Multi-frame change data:
____
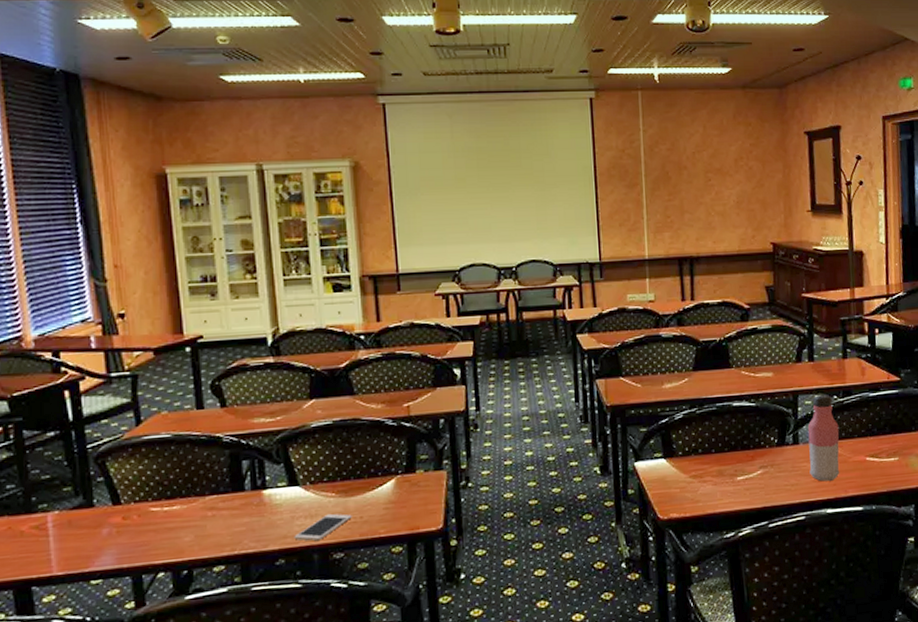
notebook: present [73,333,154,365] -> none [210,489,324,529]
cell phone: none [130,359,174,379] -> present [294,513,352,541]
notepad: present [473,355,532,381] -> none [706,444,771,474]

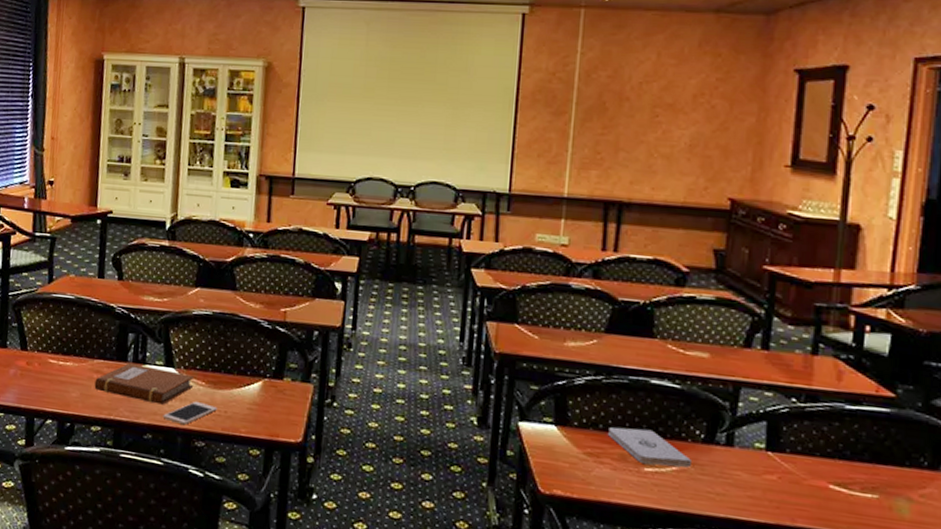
notebook: none [210,489,324,529] -> present [94,362,194,405]
notepad: none [706,444,771,474] -> present [608,427,691,468]
water bottle: present [807,395,840,482] -> none [744,393,794,502]

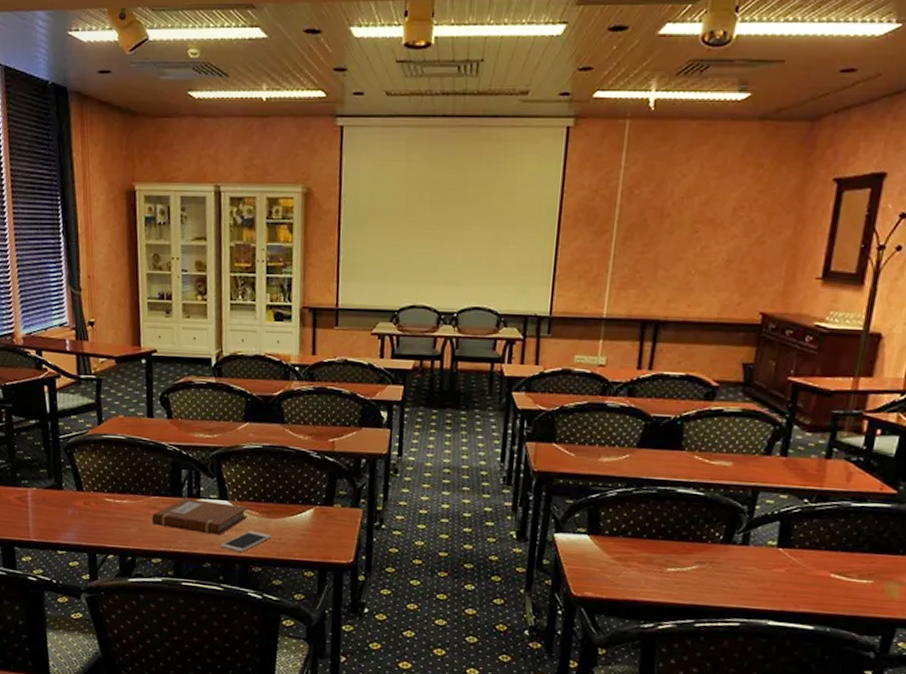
notepad: present [608,427,691,468] -> none [636,533,710,566]

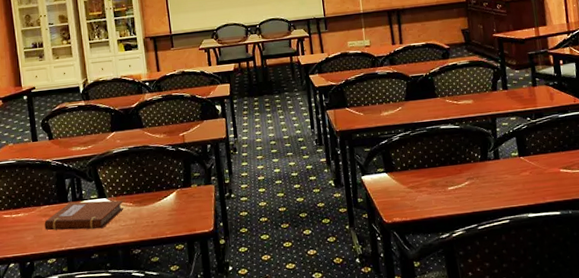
cell phone: present [220,530,272,552] -> none [104,219,146,240]

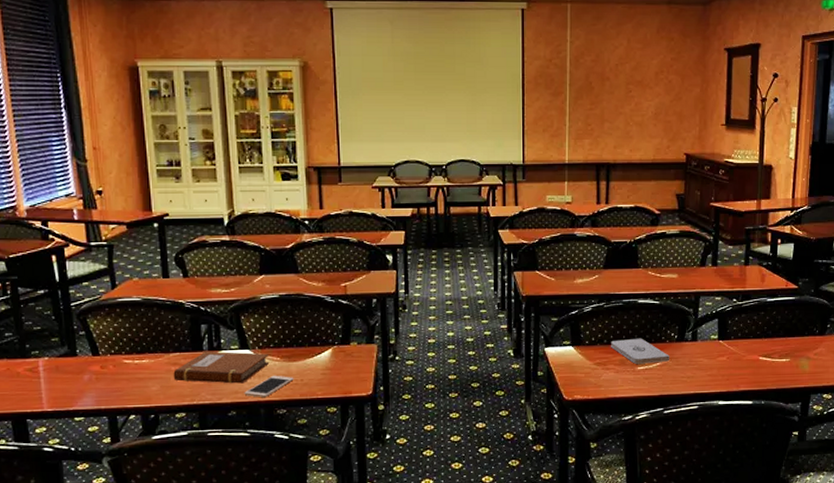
cell phone: none [104,219,146,240] -> present [244,375,294,397]
notepad: none [420,160,476,185] -> present [611,338,669,364]

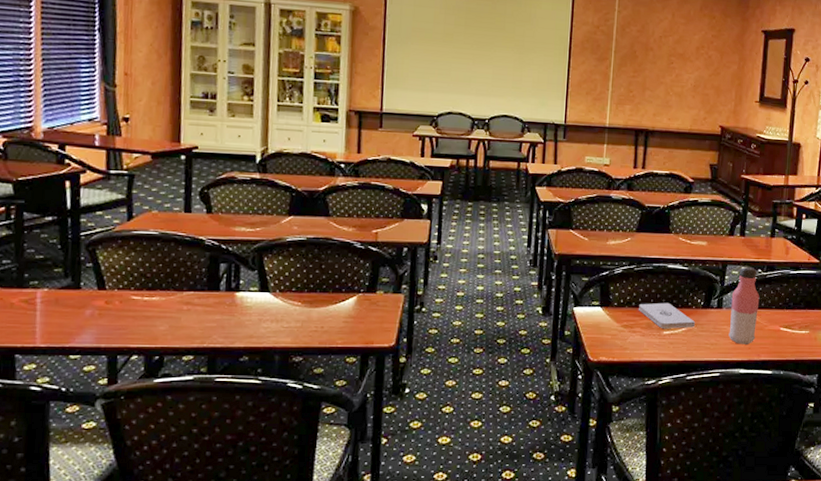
notebook: present [173,351,270,384] -> none [184,291,290,328]
cell phone: present [244,375,294,397] -> none [259,320,314,343]
water bottle: none [705,298,736,376] -> present [729,267,760,344]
____
Task to complete =
Only the lines from the one containing "notepad: none [706,444,771,474]" through the final line of the data should be given again, exactly and without pictures.

Task result =
notepad: none [706,444,771,474] -> present [608,427,691,468]
water bottle: present [807,395,840,482] -> none [744,393,794,502]

notepad: present [608,427,691,468] -> none [636,533,710,566]

cell phone: present [220,530,272,552] -> none [104,219,146,240]

cell phone: none [104,219,146,240] -> present [244,375,294,397]
notepad: none [420,160,476,185] -> present [611,338,669,364]

notebook: present [173,351,270,384] -> none [184,291,290,328]
cell phone: present [244,375,294,397] -> none [259,320,314,343]
water bottle: none [705,298,736,376] -> present [729,267,760,344]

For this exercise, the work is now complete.